Bush repeatedly has hinted that a defeat of Iraq could open the way for a peace settlement between Israel and the Arabs. But he has resisted linking the two issues explicitly.

The connection between the two Middle Eastern conflicts remains among the most delicate international issues Bush faces in managing the effort against Iraq. And the issue has been highlighted by Bush’s meeting with Assad, who has long been one of Israel’s most implacable enemies.

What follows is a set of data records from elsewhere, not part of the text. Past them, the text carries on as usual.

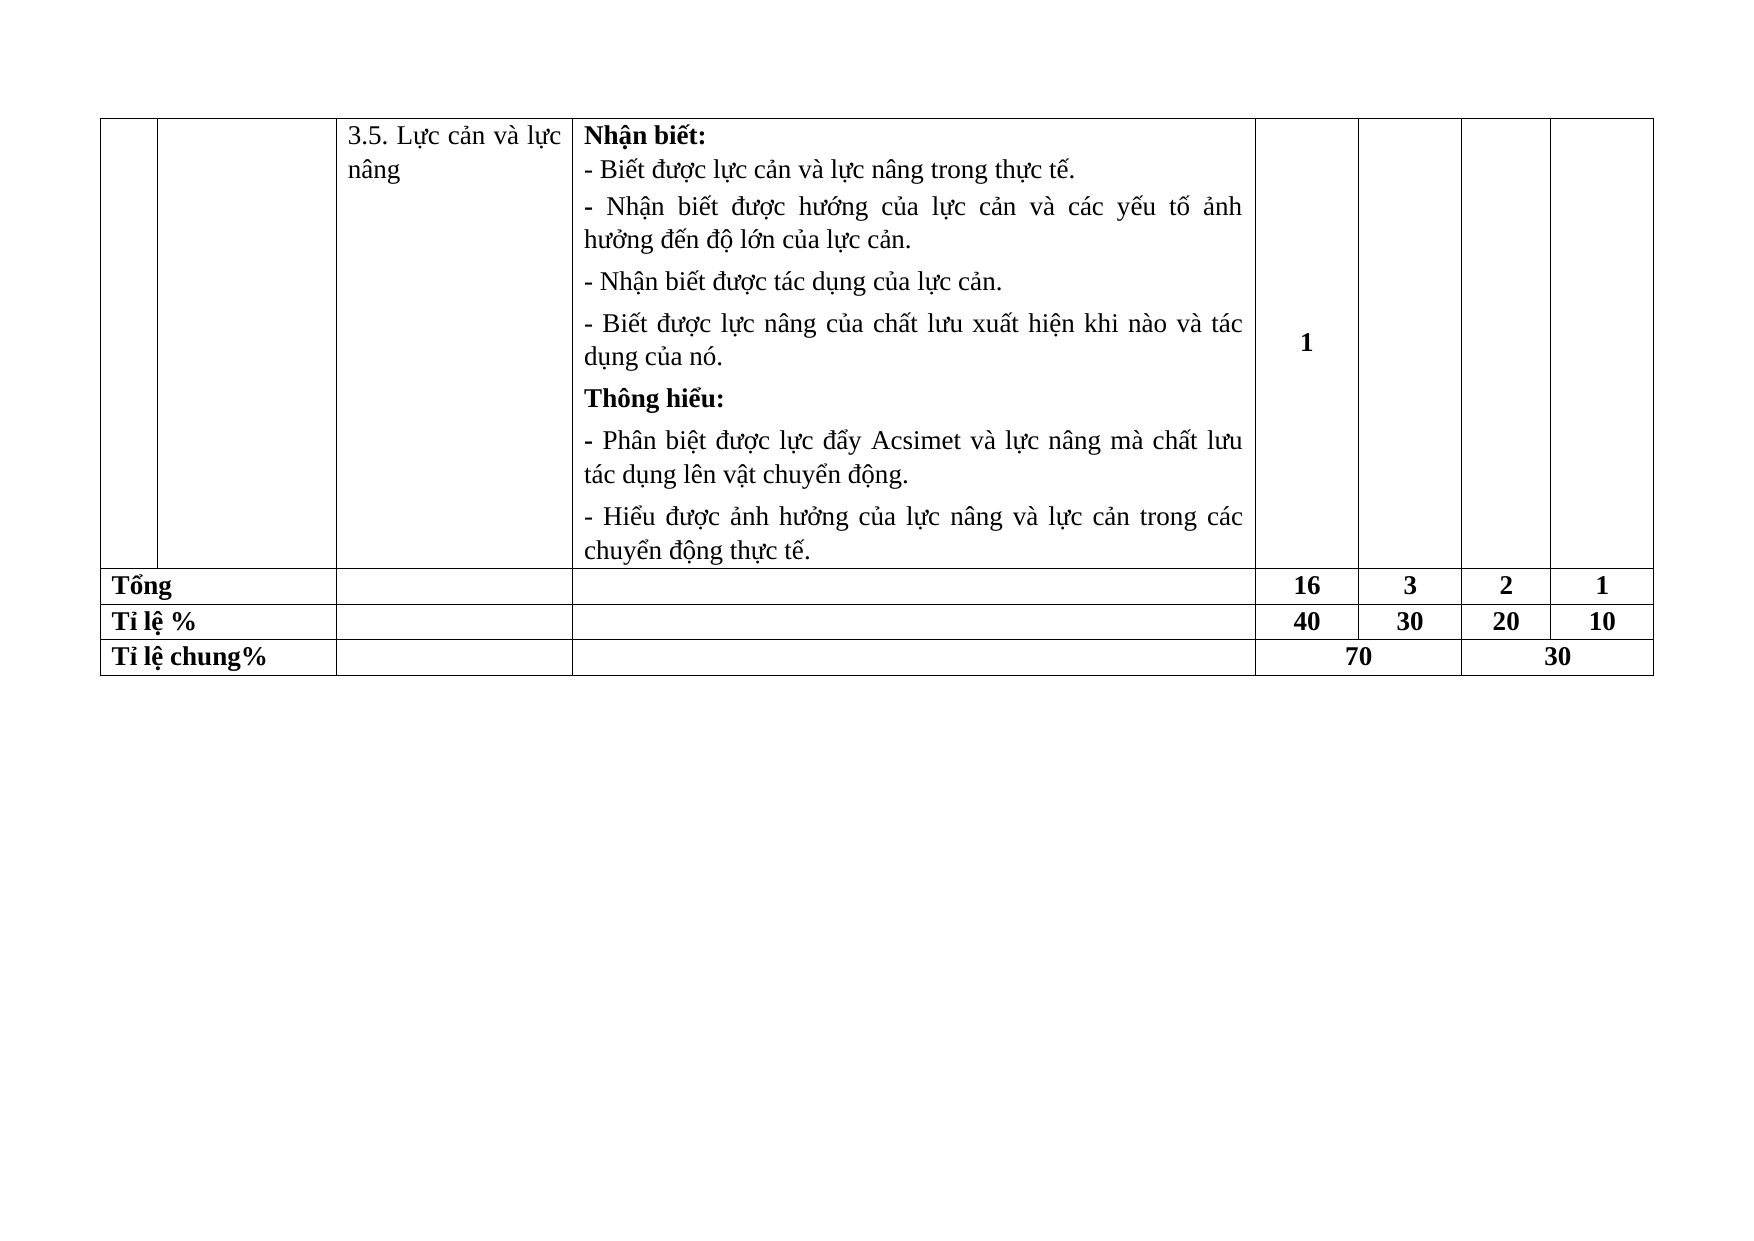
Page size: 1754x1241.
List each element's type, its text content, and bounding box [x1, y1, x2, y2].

table_cell [573, 569, 1255, 604]
table_cell 3.5. Lực cản và lực nâng [337, 119, 572, 568]
table_cell Tổng [101, 569, 336, 604]
table_cell 20 [1462, 605, 1550, 639]
table_cell 3 [1359, 569, 1461, 604]
table_cell [573, 640, 1255, 675]
table_cell 10 [1551, 605, 1653, 639]
table_cell 30 [1462, 640, 1653, 675]
table_cell [337, 640, 572, 675]
table_cell Tỉ lệ chung% [101, 640, 336, 675]
table_cell 70 [1256, 640, 1461, 675]
table_cell Nhận biết: - Biết được lực cản và lực nâng trong thực tế. - Nhận biết được hướng của lực cản và các yếu tố ảnh hưởng đến độ lớn của lực cản. - Nhận biết được tác dụng của lực cản. - Biết được lực nâng của chất lưu xuất hiện khi nào và tác dụng của nó. Thông hiểu: - Phân biệt được lực đẩy Acsimet và lực nâng mà chất lưu tác dụng lên vật chuyển động. - Hiểu được ảnh hưởng của lực nâng và lực cản trong các chuyển động thực tế. [573, 119, 1255, 568]
table_cell [337, 605, 572, 639]
table_cell 30 [1359, 605, 1461, 639]
table_cell 40 [1256, 605, 1358, 639]
table_cell 1 [1256, 119, 1358, 568]
table_cell 16 [1256, 569, 1358, 604]
table_cell 2 [1462, 569, 1550, 604]
table_cell 1 [1551, 569, 1653, 604]
table_cell [573, 605, 1255, 639]
table_cell [337, 569, 572, 604]
table_cell Tỉ lệ % [101, 605, 336, 639]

In fact, the long-standing enmity between Israel and Syria is precisely one of the reasons that makes U.S. officials consider Assad such an important ally in the gulf conflict. As a strident Arab nationalist, Assad has credibility with many Arabs who consider other leaders, including Mubarak and the royal families of the gulf, too conservative and too close to Western interests. Assad’s involvement, therefore, helps blunt claims by Iraq’s Hussein that the coalition against him is merely an attempt to restore Western colonial domination of the region.

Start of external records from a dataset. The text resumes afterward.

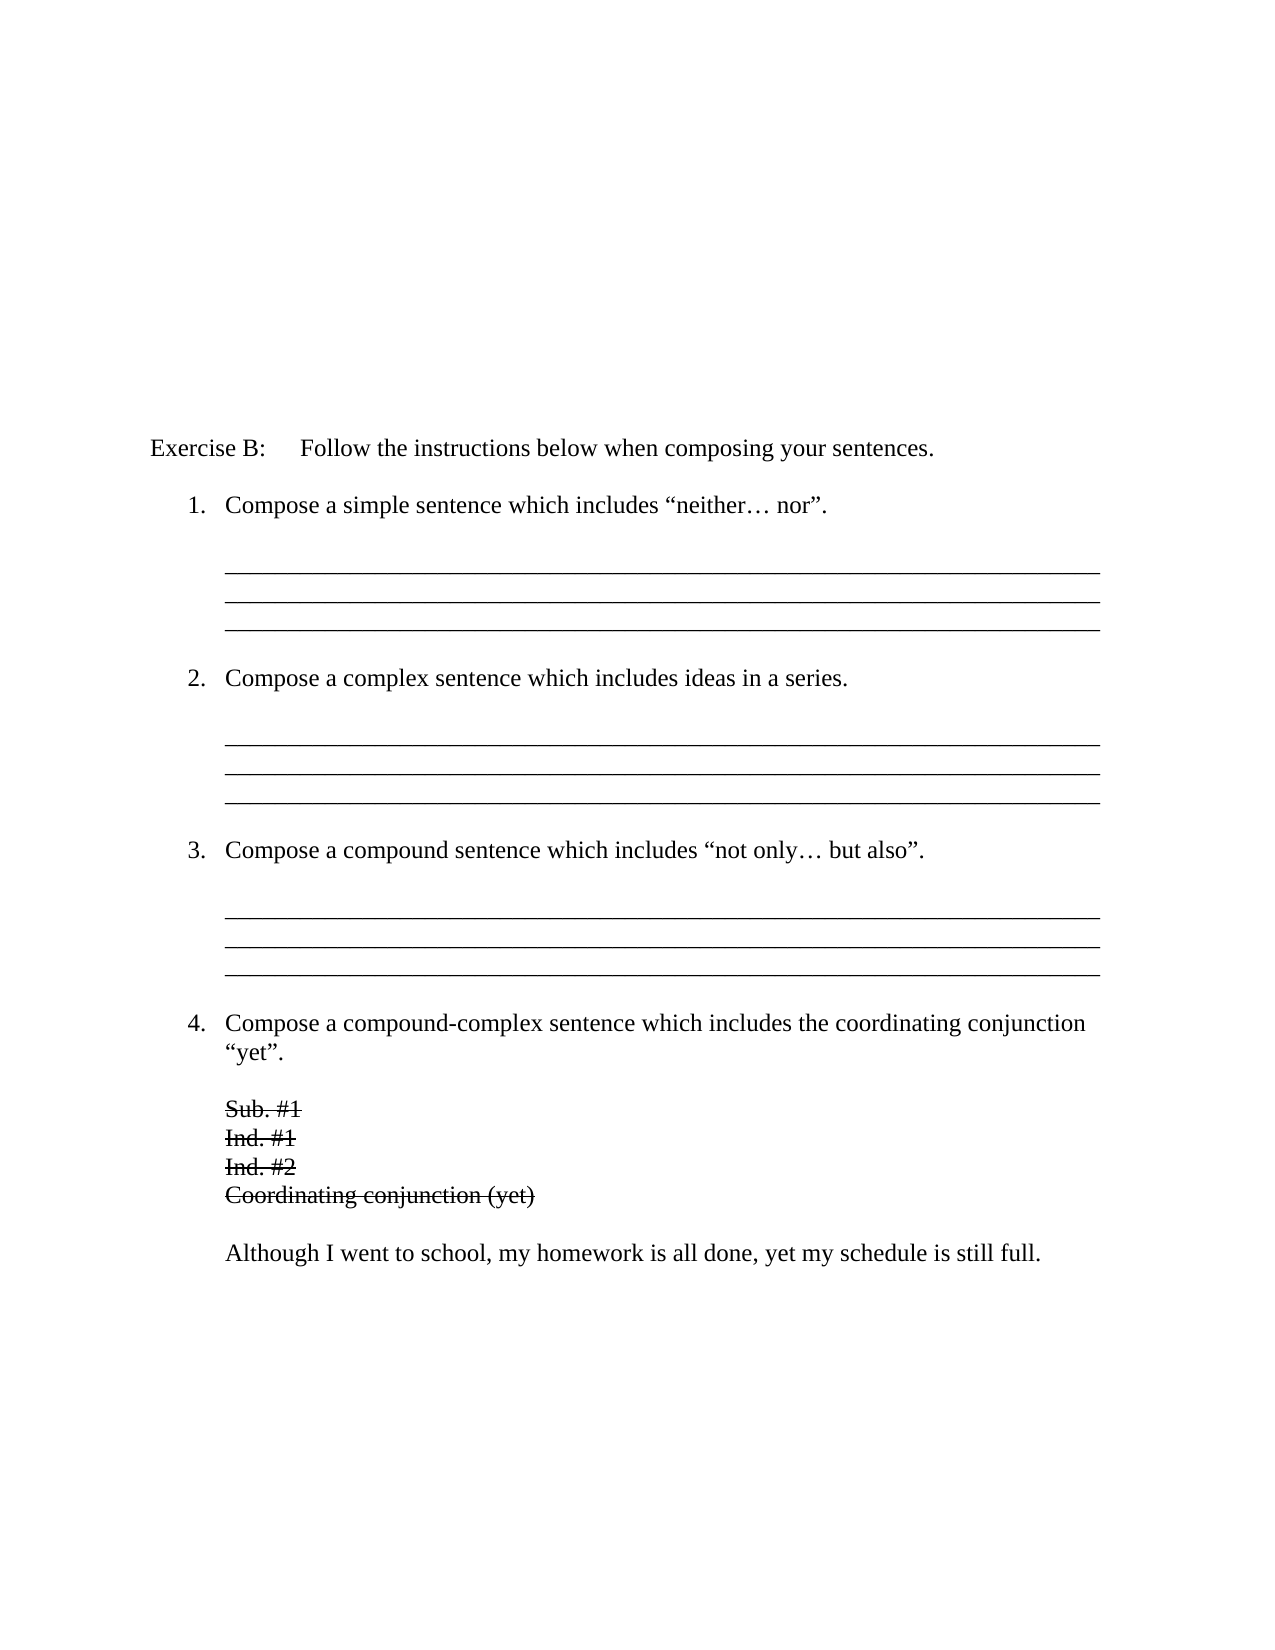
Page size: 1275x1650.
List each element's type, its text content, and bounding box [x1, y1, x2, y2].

text ______________________________________________________________________ [225, 922, 1125, 950]
text ______________________________________________________________________ [225, 548, 1125, 577]
text ______________________________________________________________________ [225, 577, 1125, 605]
list Compose a compound-complex sentence which includes the coordinating conjunction “yet”. [187, 1008, 1125, 1065]
text Ind. #2 [225, 1152, 1125, 1180]
text ______________________________________________________________________ [225, 778, 1125, 807]
text Although I went to school, my homework is all done, yet my schedule is still full. [225, 1238, 1125, 1267]
text Exercise B: Follow the instructions below when composing your sentences. [150, 433, 1125, 462]
text Ind. #1 [225, 1123, 1125, 1152]
list Compose a complex sentence which includes ideas in a series. [187, 663, 1125, 692]
text Sub. #1 [225, 1094, 1125, 1123]
list Compose a simple sentence which includes “neither… nor”. [187, 490, 1125, 519]
text Coordinating conjunction (yet) [225, 1180, 1125, 1209]
text ______________________________________________________________________ [225, 893, 1125, 922]
text ______________________________________________________________________ [225, 720, 1125, 749]
text ______________________________________________________________________ [225, 605, 1125, 634]
text ______________________________________________________________________ [225, 749, 1125, 778]
text ______________________________________________________________________ [225, 950, 1125, 979]
list Compose a compound sentence which includes “not only… but also”. [187, 835, 1125, 864]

In addition, Syria has a long border with Iraq, and its military presence on Iraq’s border helps tie down Iraqi troops who otherwise would be free to confront U.S. forces in Saudi Arabia. Assad, however, has not yet said whether he would actually be willing to use his troops in a war against Iraq.

BACKGROUND

Hafez Assad seized Syria’s presidency in a 1970 coup. Assad met with President Carter in 1977 in what was the high point of U.S.-Syria ties. But the Camp David peace treaty between Egypt and Israel that Carter brokered in 1979 and the Reagan Administration’s efforts to arrange a Lebanese-Israeli accord in 1983 turned Syria against U.S. efforts in the Mideast. In 1984, U.S. warplanes attacked Syrian positions in Lebanon. In 1986, the State Department put Syria on its terrorism list because of the role of Syrian officials in an attempt to blow up an El Al flight.